The idea that it would be "unprecedented" for the Court to overturn a law passed by Congress is just ludicrous.  The Court overturned the Judiciary Act of 1789, the Income Tax Act of 1894, the National Industrial Recovery Act of 1933, the Agricultural Adjustment Act of 1933, portions of the Violence Against Women Act of 1994, the Gun-Free School Zones Act of 1990, parts of the Child Pornography Prevention Act of 1996, the Military Commissions Act of 2006, and the Line Item Veto Act of 1996, to name a few.
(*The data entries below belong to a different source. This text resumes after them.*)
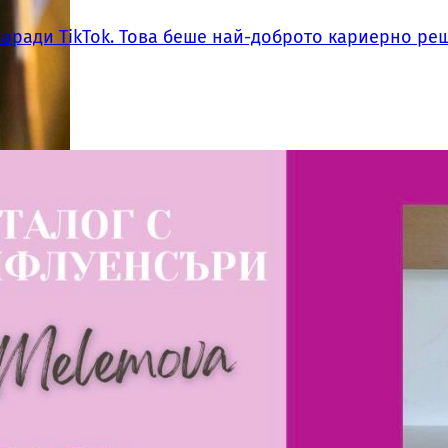
заради TikTok. Това беше най-доброто кариерно ре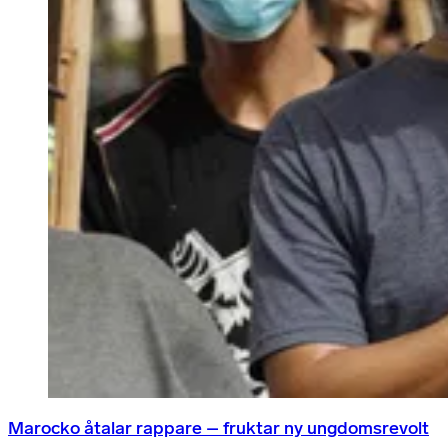
Marocko åtalar rappare – fruktar ny ungdomsrevolt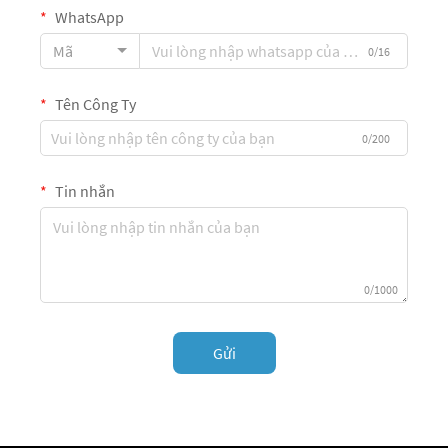
WhatsApp
Mã
0/16
Tên Công Ty
0/200
Tin nhắn
0/1000
Gửi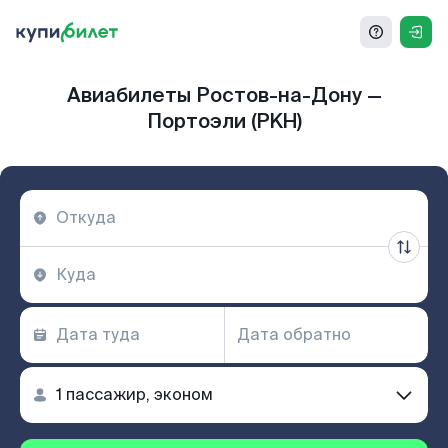
Авиабилеты Ростов-на-Дону —
Портоэли (PKH)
According to the Government Printing Office Database, the Court has struck down as unconstitutional or preempted the following number of laws between 1789-2002:

Acts of Congress held as unconstitutional:  158

State statutes held unconstitutional:  935

City ordinances held unconstitutional:  222

State and city laws preempted by Federal laws:  224

Total Federal, state, local laws declared unconstitutional:  1,315

Total state and local law preempted by Federal laws that were upheld by the Court:  224

Total laws overturned, all governments:  1,539

Then, when he said this yesterday, I couldn't believe it:

"Well, first of all, let me be very specific. We have not seen a Court overturn a law that was passed by Congress on a economic issue, like health care, that I think most people would clearly consider commerce — a law like that has not been overturned at least since Lochner. Right? So we’re going back to the ’30s, pre New Deal."
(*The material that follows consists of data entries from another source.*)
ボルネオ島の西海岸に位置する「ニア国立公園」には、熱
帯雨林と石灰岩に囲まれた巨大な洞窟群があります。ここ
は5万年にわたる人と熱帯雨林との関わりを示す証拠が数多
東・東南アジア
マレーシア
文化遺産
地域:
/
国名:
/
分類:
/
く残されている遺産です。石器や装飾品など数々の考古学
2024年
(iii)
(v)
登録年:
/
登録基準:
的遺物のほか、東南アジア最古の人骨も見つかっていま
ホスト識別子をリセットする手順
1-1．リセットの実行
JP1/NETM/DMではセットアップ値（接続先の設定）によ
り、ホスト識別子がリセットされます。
Not only did the Court overturn several New Deal programmes -- the National Industrial Recovery Act of 1933 and the  Agricultural Adjustment Act of 1933 to name two -- LOCHNER HAD NOTHING TO DO WITH THE COMMERCE CLAUSE OR THE FEDERAL GOVERNMENT. IT WAS A CASE DEALING WITH NEW YORK STATE LAW AND RIGHT OF CONTRACT.
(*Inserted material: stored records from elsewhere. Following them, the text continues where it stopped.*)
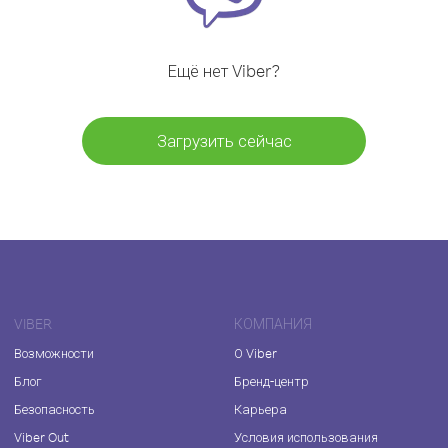
Ещё нет Viber?
Загрузить сейчас
VIBER
КОМПАНИЯ
Возможности
О Viber
Блог
Бренд-центр
Безопасность
Карьера
Viber Out
Условия использования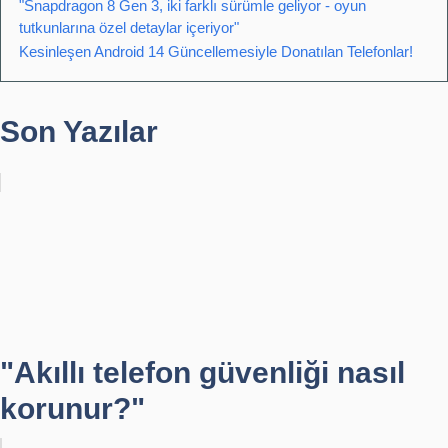
"Snapdragon 8 Gen 3, iki farklı sürümle geliyor - oyun
tutkunlarına özel detaylar içeriyor"
Kesinleşen Android 14 Güncellemesiyle Donatılan Telefonlar!
Son Yazılar
"Akıllı telefon güvenliği nasıl
korunur?"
I understand that many people believe that he is the "evil genius" and purposefully trying to mislead the lemmings out there...and there is some truth to that, but why on Earth would he make such colossally embarrassing statements if he is really brilliant.  Bringing up Lochner in the context of the Commerce Clause is like a man wondering if his car battery will start because a storm knocked out the electricity at his house.  It is stunningly ignorant.